▸ What the task requires
Every line below should be copied exactly; drop the pictures.

▸ Dataset content

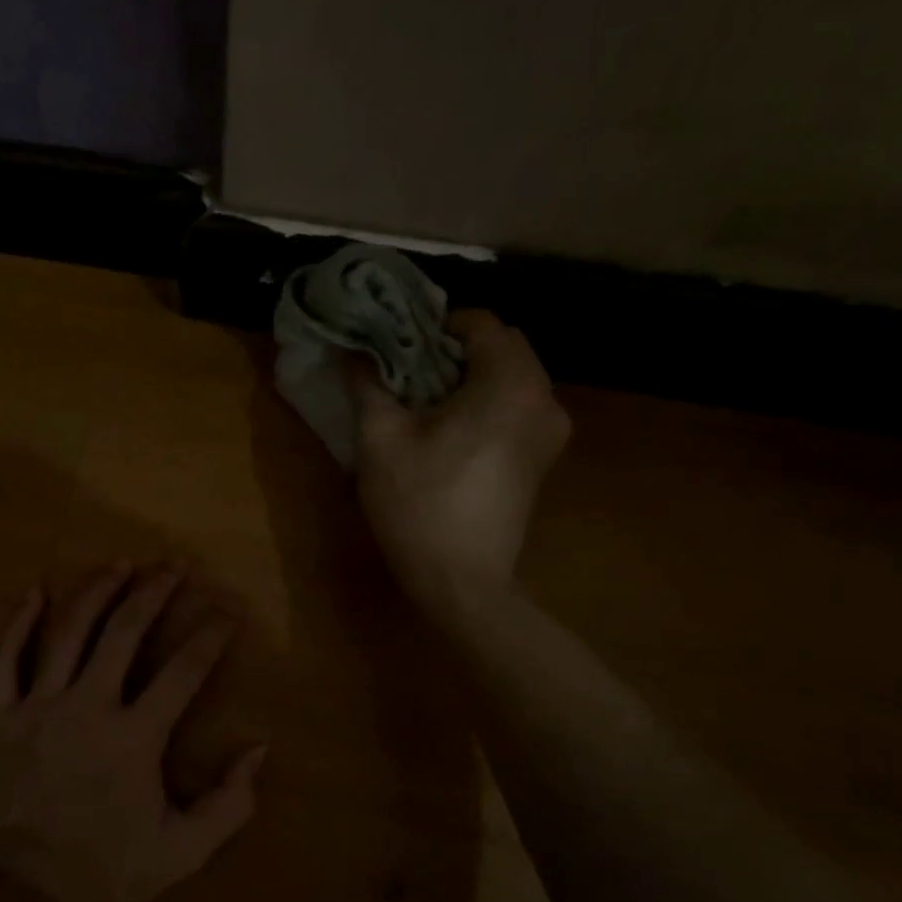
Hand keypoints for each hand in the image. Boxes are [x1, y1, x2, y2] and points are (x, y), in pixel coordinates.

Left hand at [0, 563, 265, 901]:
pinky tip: (34, 591)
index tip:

▸ Result
Hand keypoints for each hand in the image. Boxes are [x1, y1, x2, y2] and points are (x, y), in pixel coordinates.

Left hand at [0, 563, 265, 901]:
pinky tip: (34, 591)
index tip:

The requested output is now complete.